Exercise text
My Lords, lastly—and this is the last measure that I want to deal with—there were the measures of the Government with regard to hire-purchase. I am told that these have been criticised in certain quarters, although I do not think they have been in the last two days. I feel sure this House, at any rate, will agree that the Government have been absolutely right in the present situation in placing severe restrictions on an over-expansion of hire-purchase. After all, looked at in one way, hire-purchase is the most inflationary of all forms of trade; it is the opposite of thrift, for it means that those who indulge too freely in it not only put by nothing out of their present income but mortgage their future. Of course, I do not want to say that hire-purchase is always wrong; it can fulfil a most useful and valuable purpose. There are, as we all know, circumstances in which there is no other way open for those with small incomes to provide themselves with necessities—as when young married couples have to furnish their homes. For that sort of purpose, hire-purchase is of the utmost value. But it is certainly not a luxury which we can afford to indulge too freely at the present time, especially when, as the Chancellor said, practically everyone is employed and wages are higher than ever before.

I am sorry to have kept the House so long but I am coming gradually to my final remarks. Those are about the measures which have been taken during the last few weeks by the Chancellor of the Exchequer. I have tried to describe the motives that led him to take them. Though, in some respects, they are different from those announced last October, the purpose underlying them is, as I have said, basically the same. They have a dual object: first, they seek to make it more difficult for the British people to buy on the inflated scale that lately they have been doing; and secondly, they aim at diverting the goods which the British people would have bought to the export market, to pay for those essential imports without which we cannot live.

One would like to think that they will have one other long-term result, which I am sure would be agreeable to everybody in this House: namely, that they will help to re-create in our people a spirit of saving. On this, I agree most profoundly with what was said both by the noble Lord, Lord Pethick-Lawrence, and by Lord Winster in the wise and moderate speech which the noble Lord delivered yesterday. Individual saving is surely the best of all antidotes to an inflationary spiral of the type which we are now experiencing, for it automatically sups up, if I may use that phrase, surplus spending power, without any action on the part of the Government, and yet it does not take away from the producer the wealth he has earned. It is there when he needs it, and in the meantime it is being used productively to increase the wealth of the country. Personally (though it may seem to some people old-fashioned) I do not believe that this country will ever really recover until people again begin to save.

I know very well that saving is much less attractive than it used to be. Some sections of the population are so heavily taxed that they simply cannot save. That, I think, is the position of the greater part of the middle classes. And those sections which are better off than they used to be have not the same reasons for saving as they used to have. In the old days, to use an old phrase, they used to "put by for the rainy day;" but now, happily, under the Welfare State, I do not say there is no rain, but the rain is likely to be much less heavy than in former times. Moreover, there is, as Lord Winster said yesterday, another reason for the reluctance of the people to save: it is the fear that if they do save their savings will lose their value. That we all know to be true. We all know people who have been influenced by that particular consideration. But they are really their own worst enemies, because it is the very fact that they all rush in and spend that further depresses the value of the £, and in that way, as I see it, they themselves help to destroy the purchasing power, not only of the money that they save, but also of the money that they spend. No, my Lords, I am sure that that is not the way to preserve the value of the currency and to restore prosperity. In the long run, I am certain—and I am sure I represent the view of nearly everybody here—that individual saving is the only way in which the wealth of the country can be built up and the future secured.

Data provided

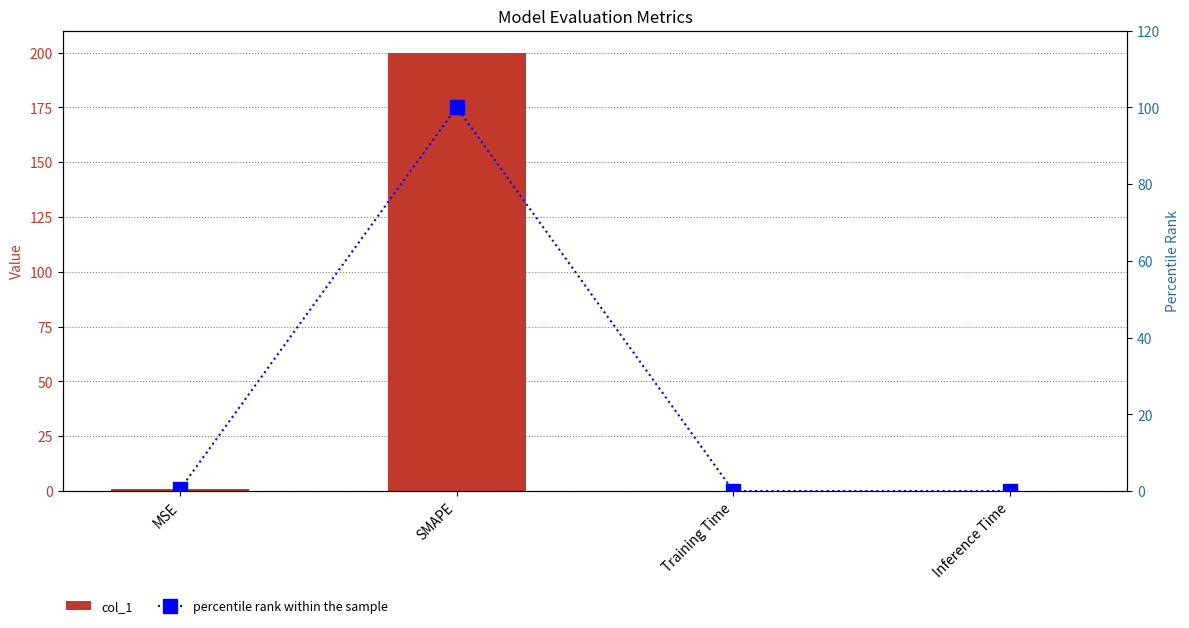

What is the label of the 1st bar from the right?

Inference Time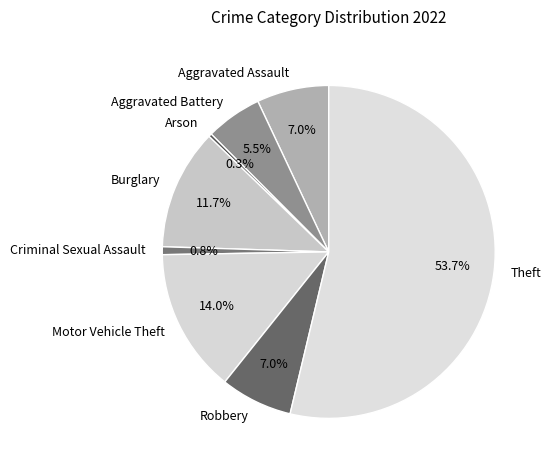

Does any single category account for the majority?

Yes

Problem 1
In the speech, extract the passage from "I am sorry to" to "we cannot live.".
Problem 2
Answer from the speech:
(a) Which group does it give as an example of people who have to furnish their homes through hire-purchase?
(b) Which two noble Lords does the speaker say he agrees with about the spirit of saving?
(c) Which part of the population does the speaker consider so heavily taxed that it cannot save?
Work only from the speech and leave the data aside.

Answer 1
I am sorry to have kept the House so long but I am coming gradually to my final remarks. Those are about the measures which have been taken during the last few weeks by the Chancellor of the Exchequer. I have tried to describe the motives that led him to take them. Though, in some respects, they are different from those announced last October, the purpose underlying them is, as I have said, basically the same. They have a dual object: first, they seek to make it more difficult for the British people to buy on the inflated scale that lately they have been doing; and secondly, they aim at diverting the goods which the British people would have bought to the export market, to pay for those essential imports without which we cannot live.

Answer 2
(a) Young married couples
(b) Lord Pethick-Lawrence and Lord Winster
(c) The greater part of the middle classes